I cut at zero crossing (used “Z” to make sure if it), I’ve silenced the split second of silence preceding and following the recording, I’ve normalized them, and removed DC offset (even though there was none), I cleared metadata even. All to no avail.
Another possibility is that it isn’t the file at all, but just your sound card “switching off” when it stops playing at the end of the file. If this is the case, you would expect it to happen with all files, not just WAV files.
I’ll have to look into the second possibility, the sound card switching off and making the pop.
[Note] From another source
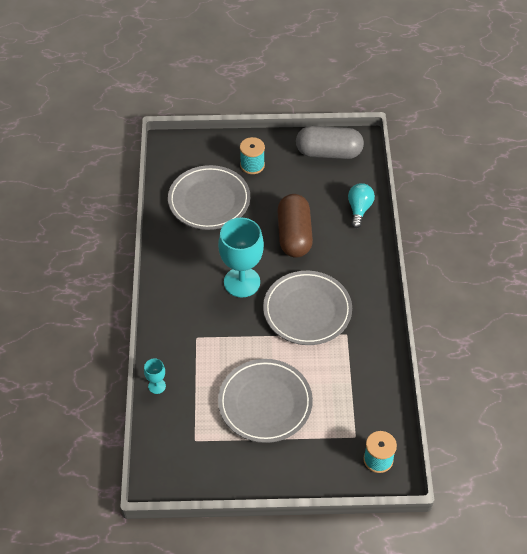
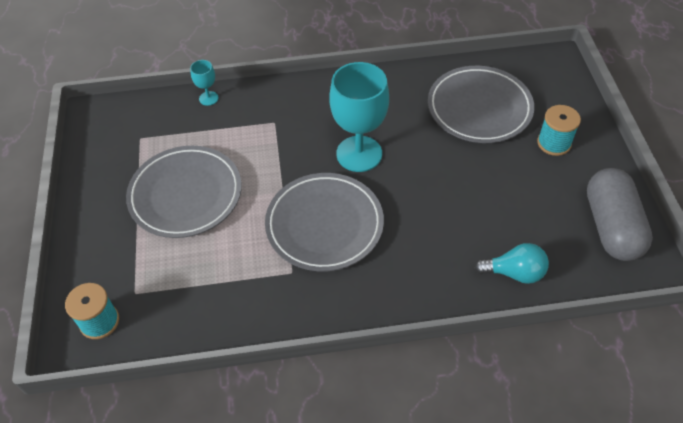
camera: 85 degrees right, 0 degrees up
(294, 235) = (446, 199): brown capsule -> none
Since I have about a 20th of a second at the end of the track that is complete silence (i.e. no waveform), I would not expect that would make for two separate zero crossings across two tracks, also I cannot see them when I’m zoomed in all the way…
When I reimport the exported file into audacity, there are no artifacts at the tail end of the track, where the pop should be.
I’ll try playing this on a different device, and will report back with findings.
So I sent the file to my phone, and when I play it back there, there’s no pop at the end. Guess Option 2 was the answer.
That’s annoying though, that I can’t verify that my exports are pop-free on the laptop I’m using to make the edits. Nothing to be done about that though.
A little “trick” to work around the problem if it happens in Audacity:
Add a label beyond the end of the track. That allows you to play past the end of the audio track, so you just need to listen to ensure there is no click at the end of the audio.